Saved data entries
..........
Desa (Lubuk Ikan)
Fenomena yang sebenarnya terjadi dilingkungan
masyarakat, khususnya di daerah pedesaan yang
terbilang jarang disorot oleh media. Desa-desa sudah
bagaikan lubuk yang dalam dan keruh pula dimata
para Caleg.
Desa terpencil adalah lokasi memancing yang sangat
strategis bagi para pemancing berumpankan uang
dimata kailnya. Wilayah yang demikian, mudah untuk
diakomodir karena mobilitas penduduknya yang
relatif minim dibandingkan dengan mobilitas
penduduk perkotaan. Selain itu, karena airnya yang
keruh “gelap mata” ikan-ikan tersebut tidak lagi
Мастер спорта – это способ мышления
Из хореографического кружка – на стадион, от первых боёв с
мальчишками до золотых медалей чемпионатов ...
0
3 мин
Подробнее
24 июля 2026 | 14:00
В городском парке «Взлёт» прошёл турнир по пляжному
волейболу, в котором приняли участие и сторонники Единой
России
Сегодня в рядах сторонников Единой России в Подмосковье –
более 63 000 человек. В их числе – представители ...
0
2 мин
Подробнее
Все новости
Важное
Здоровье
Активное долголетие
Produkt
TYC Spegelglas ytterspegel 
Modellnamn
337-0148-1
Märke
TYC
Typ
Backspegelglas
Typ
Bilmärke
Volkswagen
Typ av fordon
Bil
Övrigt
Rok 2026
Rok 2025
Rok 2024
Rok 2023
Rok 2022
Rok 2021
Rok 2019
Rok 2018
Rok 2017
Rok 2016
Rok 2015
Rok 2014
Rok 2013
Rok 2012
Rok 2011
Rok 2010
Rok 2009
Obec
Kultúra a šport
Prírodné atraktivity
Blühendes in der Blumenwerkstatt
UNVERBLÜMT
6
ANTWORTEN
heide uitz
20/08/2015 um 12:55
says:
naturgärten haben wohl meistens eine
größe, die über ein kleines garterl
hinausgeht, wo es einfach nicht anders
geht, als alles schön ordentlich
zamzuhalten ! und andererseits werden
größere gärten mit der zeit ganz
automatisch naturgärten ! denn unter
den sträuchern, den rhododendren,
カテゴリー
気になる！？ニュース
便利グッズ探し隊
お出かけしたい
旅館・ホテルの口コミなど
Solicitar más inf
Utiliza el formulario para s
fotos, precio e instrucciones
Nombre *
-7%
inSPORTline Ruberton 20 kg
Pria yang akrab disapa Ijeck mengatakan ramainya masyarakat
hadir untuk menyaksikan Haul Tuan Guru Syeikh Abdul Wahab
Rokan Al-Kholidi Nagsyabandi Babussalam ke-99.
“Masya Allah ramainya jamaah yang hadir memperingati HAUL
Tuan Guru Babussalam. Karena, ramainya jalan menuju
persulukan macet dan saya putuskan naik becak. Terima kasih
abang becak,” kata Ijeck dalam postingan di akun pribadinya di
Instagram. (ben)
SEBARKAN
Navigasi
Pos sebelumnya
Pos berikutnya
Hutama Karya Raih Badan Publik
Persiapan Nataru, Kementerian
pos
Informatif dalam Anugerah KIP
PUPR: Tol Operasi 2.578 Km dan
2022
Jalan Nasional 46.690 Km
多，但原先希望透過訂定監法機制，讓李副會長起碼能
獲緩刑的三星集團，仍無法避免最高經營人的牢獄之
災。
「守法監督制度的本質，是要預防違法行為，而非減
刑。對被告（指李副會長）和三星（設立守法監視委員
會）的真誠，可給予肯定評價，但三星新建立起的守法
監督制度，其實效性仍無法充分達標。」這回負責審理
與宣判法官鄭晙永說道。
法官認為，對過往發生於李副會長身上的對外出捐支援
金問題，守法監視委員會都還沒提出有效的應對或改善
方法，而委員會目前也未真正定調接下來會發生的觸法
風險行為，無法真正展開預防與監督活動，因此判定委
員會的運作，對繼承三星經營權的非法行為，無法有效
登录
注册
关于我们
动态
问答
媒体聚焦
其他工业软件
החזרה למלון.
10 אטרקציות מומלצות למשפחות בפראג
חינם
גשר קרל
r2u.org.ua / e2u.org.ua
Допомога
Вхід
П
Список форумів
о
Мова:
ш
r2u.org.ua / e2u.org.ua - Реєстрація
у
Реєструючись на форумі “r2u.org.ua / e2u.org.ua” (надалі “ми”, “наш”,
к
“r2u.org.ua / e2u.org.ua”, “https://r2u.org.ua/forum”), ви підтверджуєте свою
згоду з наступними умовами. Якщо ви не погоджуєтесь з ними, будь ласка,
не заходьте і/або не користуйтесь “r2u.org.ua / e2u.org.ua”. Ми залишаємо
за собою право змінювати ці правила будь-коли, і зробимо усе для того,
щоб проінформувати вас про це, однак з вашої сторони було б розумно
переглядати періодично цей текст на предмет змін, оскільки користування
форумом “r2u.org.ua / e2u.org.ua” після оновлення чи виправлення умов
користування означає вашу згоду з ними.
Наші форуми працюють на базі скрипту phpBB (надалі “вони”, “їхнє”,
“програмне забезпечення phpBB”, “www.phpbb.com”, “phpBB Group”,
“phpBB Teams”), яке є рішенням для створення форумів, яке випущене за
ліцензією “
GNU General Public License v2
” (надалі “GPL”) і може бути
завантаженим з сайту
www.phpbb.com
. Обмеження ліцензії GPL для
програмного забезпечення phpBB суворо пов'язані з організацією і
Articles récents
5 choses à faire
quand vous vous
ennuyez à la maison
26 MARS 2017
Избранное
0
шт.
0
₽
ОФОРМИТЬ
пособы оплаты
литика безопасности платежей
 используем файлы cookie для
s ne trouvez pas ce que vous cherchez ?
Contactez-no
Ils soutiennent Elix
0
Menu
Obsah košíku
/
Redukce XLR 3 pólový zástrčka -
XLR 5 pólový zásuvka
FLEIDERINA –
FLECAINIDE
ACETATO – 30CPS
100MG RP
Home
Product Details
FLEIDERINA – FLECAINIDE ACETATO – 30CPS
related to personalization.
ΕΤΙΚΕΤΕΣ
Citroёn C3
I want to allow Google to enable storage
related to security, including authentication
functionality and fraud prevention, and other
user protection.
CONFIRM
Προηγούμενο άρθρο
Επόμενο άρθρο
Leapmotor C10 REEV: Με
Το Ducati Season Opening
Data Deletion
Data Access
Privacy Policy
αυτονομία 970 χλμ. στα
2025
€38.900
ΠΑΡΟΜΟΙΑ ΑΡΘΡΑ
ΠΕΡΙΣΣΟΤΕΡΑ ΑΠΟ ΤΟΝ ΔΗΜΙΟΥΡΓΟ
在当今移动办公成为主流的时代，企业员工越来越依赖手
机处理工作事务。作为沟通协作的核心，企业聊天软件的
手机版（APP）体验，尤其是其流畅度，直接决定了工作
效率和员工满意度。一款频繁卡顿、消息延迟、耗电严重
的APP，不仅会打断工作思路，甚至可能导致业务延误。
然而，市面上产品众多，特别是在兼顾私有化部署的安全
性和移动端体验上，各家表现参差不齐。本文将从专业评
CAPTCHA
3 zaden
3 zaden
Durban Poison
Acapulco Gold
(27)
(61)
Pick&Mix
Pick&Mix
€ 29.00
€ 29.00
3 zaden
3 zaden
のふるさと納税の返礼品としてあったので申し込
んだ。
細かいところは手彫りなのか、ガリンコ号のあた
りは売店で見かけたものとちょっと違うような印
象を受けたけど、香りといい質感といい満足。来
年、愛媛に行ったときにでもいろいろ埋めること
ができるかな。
..........
• _EXERCISE_: Reproduce without any change the lines from the beginning of the rows through the line containing "hinausgeht, wo es einfach nicht anders", including that line.

• _SOLVED PROBLEM_:
Desa (Lubuk Ikan)
Fenomena yang sebenarnya terjadi dilingkungan
masyarakat, khususnya di daerah pedesaan yang
terbilang jarang disorot oleh media. Desa-desa sudah
bagaikan lubuk yang dalam dan keruh pula dimata
para Caleg.
Desa terpencil adalah lokasi memancing yang sangat
strategis bagi para pemancing berumpankan uang
dimata kailnya. Wilayah yang demikian, mudah untuk
diakomodir karena mobilitas penduduknya yang
relatif minim dibandingkan dengan mobilitas
penduduk perkotaan. Selain itu, karena airnya yang
keruh “gelap mata” ikan-ikan tersebut tidak lagi
Мастер спорта – это способ мышления
Из хореографического кружка – на стадион, от первых боёв с
мальчишками до золотых медалей чемпионатов ...
0
3 мин
Подробнее
24 июля 2026 | 14:00
В городском парке «Взлёт» прошёл турнир по пляжному
волейболу, в котором приняли участие и сторонники Единой
России
Сегодня в рядах сторонников Единой России в Подмосковье –
более 63 000 человек. В их числе – представители ...
0
2 мин
Подробнее
Все новости
Важное
Здоровье
Активное долголетие
Produkt
TYC Spegelglas ytterspegel 
Modellnamn
337-0148-1
Märke
TYC
Typ
Backspegelglas
Typ
Bilmärke
Volkswagen
Typ av fordon
Bil
Övrigt
Rok 2026
Rok 2025
Rok 2024
Rok 2023
Rok 2022
Rok 2021
Rok 2019
Rok 2018
Rok 2017
Rok 2016
Rok 2015
Rok 2014
Rok 2013
Rok 2012
Rok 2011
Rok 2010
Rok 2009
Obec
Kultúra a šport
Prírodné atraktivity
Blühendes in der Blumenwerkstatt
UNVERBLÜMT
6
ANTWORTEN
heide uitz
20/08/2015 um 12:55
says:
naturgärten haben wohl meistens eine
größe, die über ein kleines garterl
hinausgeht, wo es einfach nicht anders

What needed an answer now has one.